Example of a simple positive test:

- test_title: 932230-26
  desc: "Unix command injection"
  stages:
    - stage:
        input:
          dest_addr: 127.0.0.1
          headers:
            Host: localhost
            User-Agent: "OWASP CRS test agent"
            Accept: text/xml,application/xml,application/xhtml+xml,text/html;q=0.9,text/plain;q=0.8,image/png,*/*;q=0.5
          method: POST
          port: 80
          uri: "/post"
          data: "var=` /bin/cat /etc/passwd`"
          version: HTTP/1.1
        output:
          log_contains: id "932230"

This test will succeed if the log output contains id "932230", which would indicate that the rule in question matched and generated an alert.

It’s important that tests consistently include the HTTP header fields Host, User-Agent, and Accept.
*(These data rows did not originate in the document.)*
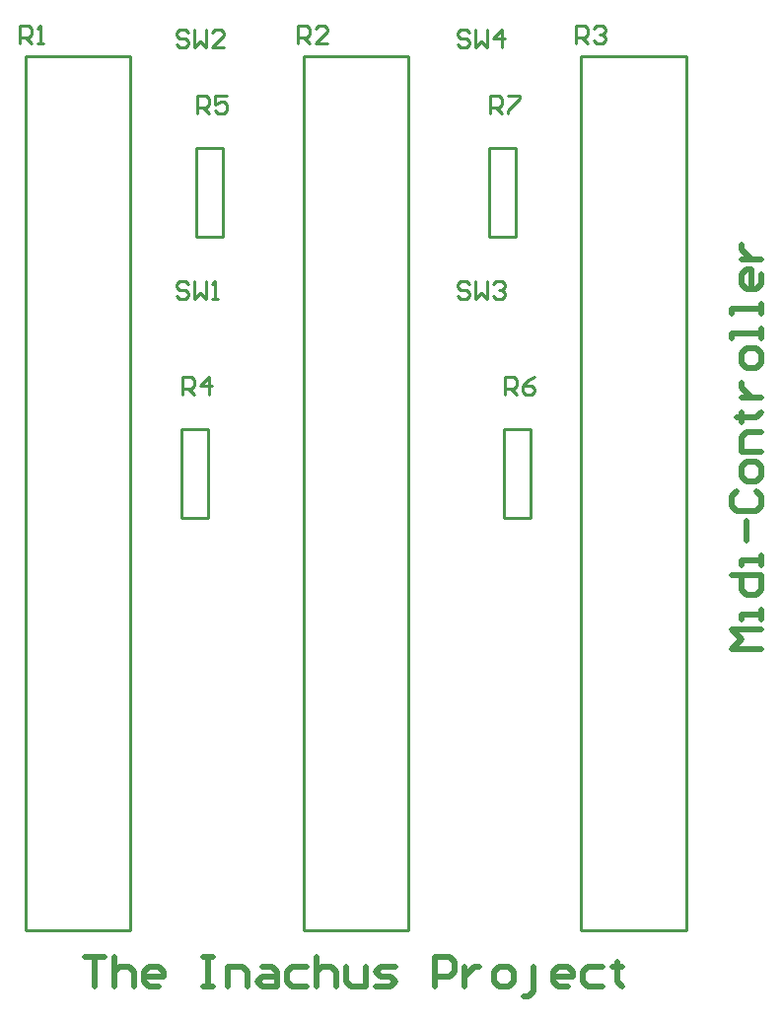
<source format=gto>
G04 Layer_Color=15132400*
%FSLAX25Y25*%
%MOIN*%
G70*
G01*
G75*
%ADD10C,0.02000*%
%ADD11C,0.01000*%
D10*
X60500Y18997D02*
X67164D01*
X63832D01*
Y9000D01*
X70497Y18997D02*
Y9000D01*
Y13998D01*
X72163Y15664D01*
X75495D01*
X77161Y13998D01*
Y9000D01*
X85492D02*
X82160D01*
X80493Y10666D01*
Y13998D01*
X82160Y15664D01*
X85492D01*
X87158Y13998D01*
Y12332D01*
X80493D01*
X100487Y18997D02*
X103819D01*
X102153D01*
Y9000D01*
X100487D01*
X103819D01*
X108818D02*
Y15664D01*
X113816D01*
X115482Y13998D01*
Y9000D01*
X120481Y15664D02*
X123813D01*
X125479Y13998D01*
Y9000D01*
X120481D01*
X118815Y10666D01*
X120481Y12332D01*
X125479D01*
X135476Y15664D02*
X130477D01*
X128811Y13998D01*
Y10666D01*
X130477Y9000D01*
X135476D01*
X138808Y18997D02*
Y9000D01*
Y13998D01*
X140474Y15664D01*
X143806D01*
X145473Y13998D01*
Y9000D01*
X148805Y15664D02*
Y10666D01*
X150471Y9000D01*
X155469D01*
Y15664D01*
X158802Y9000D02*
X163800D01*
X165466Y10666D01*
X163800Y12332D01*
X160468D01*
X158802Y13998D01*
X160468Y15664D01*
X165466D01*
X178795Y9000D02*
Y18997D01*
X183793D01*
X185460Y17331D01*
Y13998D01*
X183793Y12332D01*
X178795D01*
X188792Y15664D02*
Y9000D01*
Y12332D01*
X190458Y13998D01*
X192124Y15664D01*
X193790D01*
X200455Y9000D02*
X203787D01*
X205453Y10666D01*
Y13998D01*
X203787Y15664D01*
X200455D01*
X198789Y13998D01*
Y10666D01*
X200455Y9000D01*
X208785Y5668D02*
X210452D01*
X212118Y7334D01*
Y15664D01*
X223781Y9000D02*
X220448D01*
X218782Y10666D01*
Y13998D01*
X220448Y15664D01*
X223781D01*
X225447Y13998D01*
Y12332D01*
X218782D01*
X235443Y15664D02*
X230445D01*
X228779Y13998D01*
Y10666D01*
X230445Y9000D01*
X235443D01*
X240442Y17331D02*
Y15664D01*
X238776D01*
X242108D01*
X240442D01*
Y10666D01*
X242108Y9000D01*
X289000Y123000D02*
X279003D01*
X282335Y126332D01*
X279003Y129665D01*
X289000D01*
Y132997D02*
Y136329D01*
Y134663D01*
X282335D01*
Y132997D01*
X279003Y147992D02*
X289000D01*
Y142993D01*
X287334Y141327D01*
X284002D01*
X282335Y142993D01*
Y147992D01*
X289000Y151324D02*
Y154656D01*
Y152990D01*
X282335D01*
Y151324D01*
X284002Y159655D02*
Y166319D01*
X280669Y176316D02*
X279003Y174650D01*
Y171318D01*
X280669Y169652D01*
X287334D01*
X289000Y171318D01*
Y174650D01*
X287334Y176316D01*
X289000Y181315D02*
Y184647D01*
X287334Y186313D01*
X284002D01*
X282335Y184647D01*
Y181315D01*
X284002Y179648D01*
X287334D01*
X289000Y181315D01*
Y189645D02*
X282335D01*
Y194643D01*
X284002Y196310D01*
X289000D01*
X280669Y201308D02*
X282335D01*
Y199642D01*
Y202974D01*
Y201308D01*
X287334D01*
X289000Y202974D01*
X282335Y207973D02*
X289000D01*
X285668D01*
X284002Y209639D01*
X282335Y211305D01*
Y212971D01*
X289000Y219635D02*
Y222968D01*
X287334Y224634D01*
X284002D01*
X282335Y222968D01*
Y219635D01*
X284002Y217969D01*
X287334D01*
X289000Y219635D01*
Y227966D02*
Y231298D01*
Y229632D01*
X279003D01*
Y227966D01*
X289000Y236297D02*
Y239629D01*
Y237963D01*
X279003D01*
Y236297D01*
X289000Y249626D02*
Y246293D01*
X287334Y244627D01*
X284002D01*
X282335Y246293D01*
Y249626D01*
X284002Y251292D01*
X285668D01*
Y244627D01*
X282335Y254624D02*
X289000D01*
X285668D01*
X284002Y256290D01*
X282335Y257956D01*
Y259623D01*
D11*
X93000Y167500D02*
Y197500D01*
X102225D01*
Y167500D02*
Y197500D01*
X93000Y167500D02*
X102225D01*
X98000Y262500D02*
Y292500D01*
X107225D01*
Y262500D02*
Y292500D01*
X98000Y262500D02*
X107225D01*
X202000Y167500D02*
Y197500D01*
X211225D01*
Y167500D02*
Y197500D01*
X202000Y167500D02*
X211225D01*
X197000Y262500D02*
Y292500D01*
X206225D01*
Y262500D02*
Y292500D01*
X197000Y262500D02*
X206225D01*
X228244Y28232D02*
Y323508D01*
X263677D01*
Y28232D02*
Y323508D01*
X228244Y28232D02*
X263677D01*
X134303D02*
Y323508D01*
X169736D01*
Y28232D02*
Y323508D01*
X134303Y28232D02*
X169736D01*
X40362D02*
Y323508D01*
X75795D01*
Y28232D02*
Y323508D01*
X40362Y28232D02*
X75795D01*
X197500Y304200D02*
Y310198D01*
X200499D01*
X201499Y309198D01*
Y307199D01*
X200499Y306199D01*
X197500D01*
X199499D02*
X201499Y304200D01*
X203498Y310198D02*
X207497D01*
Y309198D01*
X203498Y305200D01*
Y304200D01*
X202500Y209200D02*
Y215198D01*
X205499D01*
X206499Y214198D01*
Y212199D01*
X205499Y211199D01*
X202500D01*
X204499D02*
X206499Y209200D01*
X212497Y215198D02*
X210497Y214198D01*
X208498Y212199D01*
Y210200D01*
X209498Y209200D01*
X211497D01*
X212497Y210200D01*
Y211199D01*
X211497Y212199D01*
X208498D01*
X98500Y304200D02*
Y310198D01*
X101499D01*
X102499Y309198D01*
Y307199D01*
X101499Y306199D01*
X98500D01*
X100499D02*
X102499Y304200D01*
X108497Y310198D02*
X104498D01*
Y307199D01*
X106497Y308199D01*
X107497D01*
X108497Y307199D01*
Y305200D01*
X107497Y304200D01*
X105498D01*
X104498Y305200D01*
X93500Y209200D02*
Y215198D01*
X96499D01*
X97499Y214198D01*
Y212199D01*
X96499Y211199D01*
X93500D01*
X95499D02*
X97499Y209200D01*
X102497D02*
Y215198D01*
X99498Y212199D01*
X103497D01*
X38600Y327900D02*
Y333898D01*
X41599D01*
X42599Y332898D01*
Y330899D01*
X41599Y329899D01*
X38600D01*
X40599D02*
X42599Y327900D01*
X44598D02*
X46597D01*
X45598D01*
Y333898D01*
X44598Y332898D01*
X132500Y327900D02*
Y333898D01*
X135499D01*
X136499Y332898D01*
Y330899D01*
X135499Y329899D01*
X132500D01*
X134499D02*
X136499Y327900D01*
X142497D02*
X138498D01*
X142497Y331899D01*
Y332898D01*
X141497Y333898D01*
X139498D01*
X138498Y332898D01*
X226500Y327900D02*
Y333898D01*
X229499D01*
X230499Y332898D01*
Y330899D01*
X229499Y329899D01*
X226500D01*
X228499D02*
X230499Y327900D01*
X232498Y332898D02*
X233498Y333898D01*
X235497D01*
X236497Y332898D01*
Y331899D01*
X235497Y330899D01*
X234497D01*
X235497D01*
X236497Y329899D01*
Y328900D01*
X235497Y327900D01*
X233498D01*
X232498Y328900D01*
X95599Y246398D02*
X94599Y247398D01*
X92600D01*
X91600Y246398D01*
Y245399D01*
X92600Y244399D01*
X94599D01*
X95599Y243399D01*
Y242400D01*
X94599Y241400D01*
X92600D01*
X91600Y242400D01*
X97598Y247398D02*
Y241400D01*
X99597Y243399D01*
X101597Y241400D01*
Y247398D01*
X103596Y241400D02*
X105596D01*
X104596D01*
Y247398D01*
X103596Y246398D01*
X95599Y331398D02*
X94599Y332398D01*
X92600D01*
X91600Y331398D01*
Y330399D01*
X92600Y329399D01*
X94599D01*
X95599Y328399D01*
Y327400D01*
X94599Y326400D01*
X92600D01*
X91600Y327400D01*
X97598Y332398D02*
Y326400D01*
X99597Y328399D01*
X101597Y326400D01*
Y332398D01*
X107595Y326400D02*
X103596D01*
X107595Y330399D01*
Y331398D01*
X106595Y332398D01*
X104596D01*
X103596Y331398D01*
X190599Y246398D02*
X189599Y247398D01*
X187600D01*
X186600Y246398D01*
Y245399D01*
X187600Y244399D01*
X189599D01*
X190599Y243399D01*
Y242400D01*
X189599Y241400D01*
X187600D01*
X186600Y242400D01*
X192598Y247398D02*
Y241400D01*
X194597Y243399D01*
X196597Y241400D01*
Y247398D01*
X198596Y246398D02*
X199596Y247398D01*
X201595D01*
X202595Y246398D01*
Y245399D01*
X201595Y244399D01*
X200595D01*
X201595D01*
X202595Y243399D01*
Y242400D01*
X201595Y241400D01*
X199596D01*
X198596Y242400D01*
X190599Y331398D02*
X189599Y332398D01*
X187600D01*
X186600Y331398D01*
Y330399D01*
X187600Y329399D01*
X189599D01*
X190599Y328399D01*
Y327400D01*
X189599Y326400D01*
X187600D01*
X186600Y327400D01*
X192598Y332398D02*
Y326400D01*
X194597Y328399D01*
X196597Y326400D01*
Y332398D01*
X201595Y326400D02*
Y332398D01*
X198596Y329399D01*
X202595D01*
M02*

</source>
CRS includes rules that detect if these headers are missing or empty, so these headers should be included in each test to avoid unnecessarily causing those rules to match. Ideally, each positive test should cause only the rule in question to match.
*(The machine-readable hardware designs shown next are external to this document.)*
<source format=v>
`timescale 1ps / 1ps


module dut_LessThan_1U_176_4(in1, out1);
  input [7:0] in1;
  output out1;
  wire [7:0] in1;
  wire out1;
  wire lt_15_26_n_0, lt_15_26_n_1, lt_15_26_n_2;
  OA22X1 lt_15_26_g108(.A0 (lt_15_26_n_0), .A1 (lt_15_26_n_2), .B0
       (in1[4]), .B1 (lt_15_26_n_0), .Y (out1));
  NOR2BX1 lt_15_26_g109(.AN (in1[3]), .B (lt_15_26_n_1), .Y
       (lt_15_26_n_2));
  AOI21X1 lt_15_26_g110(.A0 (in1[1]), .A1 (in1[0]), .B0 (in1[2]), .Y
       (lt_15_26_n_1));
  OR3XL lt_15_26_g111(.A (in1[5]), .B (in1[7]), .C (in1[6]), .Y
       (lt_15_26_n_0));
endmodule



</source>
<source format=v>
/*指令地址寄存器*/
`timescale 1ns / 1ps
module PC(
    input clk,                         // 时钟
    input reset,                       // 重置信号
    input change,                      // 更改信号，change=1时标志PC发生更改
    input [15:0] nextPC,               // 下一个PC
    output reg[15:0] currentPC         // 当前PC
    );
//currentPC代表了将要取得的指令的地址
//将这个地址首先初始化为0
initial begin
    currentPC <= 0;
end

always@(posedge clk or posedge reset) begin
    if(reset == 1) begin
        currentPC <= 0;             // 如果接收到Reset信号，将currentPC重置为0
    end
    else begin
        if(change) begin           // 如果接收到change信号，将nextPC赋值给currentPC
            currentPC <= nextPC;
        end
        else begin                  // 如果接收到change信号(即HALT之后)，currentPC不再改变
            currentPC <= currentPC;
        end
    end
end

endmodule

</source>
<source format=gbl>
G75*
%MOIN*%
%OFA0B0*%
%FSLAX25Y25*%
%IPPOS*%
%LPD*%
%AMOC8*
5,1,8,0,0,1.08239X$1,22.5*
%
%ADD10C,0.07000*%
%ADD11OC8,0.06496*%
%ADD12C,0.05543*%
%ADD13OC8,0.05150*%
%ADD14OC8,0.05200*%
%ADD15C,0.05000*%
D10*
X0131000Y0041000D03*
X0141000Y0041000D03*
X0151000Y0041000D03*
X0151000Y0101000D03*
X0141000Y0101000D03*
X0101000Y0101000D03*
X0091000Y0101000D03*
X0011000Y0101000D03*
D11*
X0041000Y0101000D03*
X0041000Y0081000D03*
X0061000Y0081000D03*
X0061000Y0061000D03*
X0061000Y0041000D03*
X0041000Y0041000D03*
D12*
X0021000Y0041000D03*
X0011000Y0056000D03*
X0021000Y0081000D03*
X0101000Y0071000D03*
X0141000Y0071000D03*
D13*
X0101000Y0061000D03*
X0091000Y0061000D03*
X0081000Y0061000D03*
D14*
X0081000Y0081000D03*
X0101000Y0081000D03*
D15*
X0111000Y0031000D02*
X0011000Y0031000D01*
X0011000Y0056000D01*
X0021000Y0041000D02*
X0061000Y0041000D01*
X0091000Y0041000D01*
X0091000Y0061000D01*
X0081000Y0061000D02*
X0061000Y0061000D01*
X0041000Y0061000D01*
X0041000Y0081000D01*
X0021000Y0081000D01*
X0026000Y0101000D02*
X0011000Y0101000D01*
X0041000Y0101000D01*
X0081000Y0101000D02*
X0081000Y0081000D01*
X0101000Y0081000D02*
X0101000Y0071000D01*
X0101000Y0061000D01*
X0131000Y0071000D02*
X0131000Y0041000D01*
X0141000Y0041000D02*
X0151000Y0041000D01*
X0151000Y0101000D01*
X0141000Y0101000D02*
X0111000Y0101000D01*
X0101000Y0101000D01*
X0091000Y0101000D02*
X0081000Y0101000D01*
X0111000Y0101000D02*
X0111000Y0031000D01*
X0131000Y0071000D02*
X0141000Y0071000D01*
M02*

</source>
The rule’s description field, desc, is important. It should describe what is being tested: what should match, what should not match, etc.

Negative Tests

Example of a simple negative test:

- test_title: 932260-4
  stages:
    - stage:
        input:
          dest_addr: "127.0.0.1"
          method: "POST"
          port: 80
          headers:
            User-Agent: "OWASP CRS test agent"
            Host: "localhost"
            Accept: text/xml,application/xml,application/xhtml+xml,text/html;q=0.9,text/plain;q=0.8,image/png,*/*;q=0.5
          data: 'foo=ping pong tables'
          uri: '/post'
        output:
          no_log_contains: id "932260"

This test will succeed if the log output does not contain id "932260", which would indicate that the rule in question did not match and so did not generate an alert.

Encoded and Raw Requests

It is possible to encode an entire test request. This encapsulates the request and means that the request headers and payload don’t need to be explicitly declared. This is useful when a test request needs to use unusual bytes which might break YAML parsers, or when a test request must be intentionally malformed in a way that is impossible to describe otherwise. An encoded request is sent exactly as intended.
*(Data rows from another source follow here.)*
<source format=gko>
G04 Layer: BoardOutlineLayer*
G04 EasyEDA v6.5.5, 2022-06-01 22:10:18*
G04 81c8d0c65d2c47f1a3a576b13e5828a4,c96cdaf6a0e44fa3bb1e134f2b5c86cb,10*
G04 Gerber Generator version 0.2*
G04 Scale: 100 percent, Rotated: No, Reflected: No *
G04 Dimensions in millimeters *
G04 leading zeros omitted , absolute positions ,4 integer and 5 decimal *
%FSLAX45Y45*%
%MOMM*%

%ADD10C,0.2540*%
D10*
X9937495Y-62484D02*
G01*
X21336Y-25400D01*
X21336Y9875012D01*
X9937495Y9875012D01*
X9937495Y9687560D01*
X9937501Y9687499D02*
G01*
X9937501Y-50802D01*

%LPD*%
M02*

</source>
The encoded_request field works like so:

encoded_request: <Base64 string>

For example:

encoded_request: "R0VUIFwgSFRUUA0KDQoK"

where R0VUIFwgSFRUUA0KDQoK is the base64-encoded equivalent of GET \ HTTP\r\n\r\n.

The older method of using raw_request is deprecated as it’s difficult to maintain and less portable than encoded_request.

Using The Correct HTTP Endpoint

The CRS project uses kennthreitz/httpbin as the backend server for tests. This backend provides one dedicated endpoint for each HTTP method. Tests should target these endpoints to:

  • improve test throughput (prevent HTML from being returned by the backend)
  • add automatic HTTP method verification (the backend will respond with status code 405 (method not allowed) to requests whose method does not match the endpoint)

Test URIs should be structured as follows, where <method> must be replaced by the name of the HTTP method the test uses:

#...
          method: <method>
          uri: /<method>/some/arbitrary/url
#...

Further Guidance on Rule Writing

Leaving Audit Log Configuration Unchanged

Former versions of CRS dynamically included the HTTP response body in the audit log via special ctl statements on certain individual response rules. This was never applied in a systematic way and, regardless, CRS should not change the format of the audit log by itself, namely because this can lead to information leakages. Therefore, the use of ctl:auditLogParts=+E or any other form of ctl:auditLogParts is not allowed in CRS rules.

Non-Rules General Guidelines

  • Remove trailing spaces from files (if they’re not needed). This will make linters happy.
  • EOF should have an EOL.

The pre-commit framework can be used to check for and fix these issues automatically. First, go to the pre-commit website and download the framework. Then, after installing, use the command pre-commit install so that the tools are installed and run each time a commit is made. CRS provides a config file that will keep the repository clean.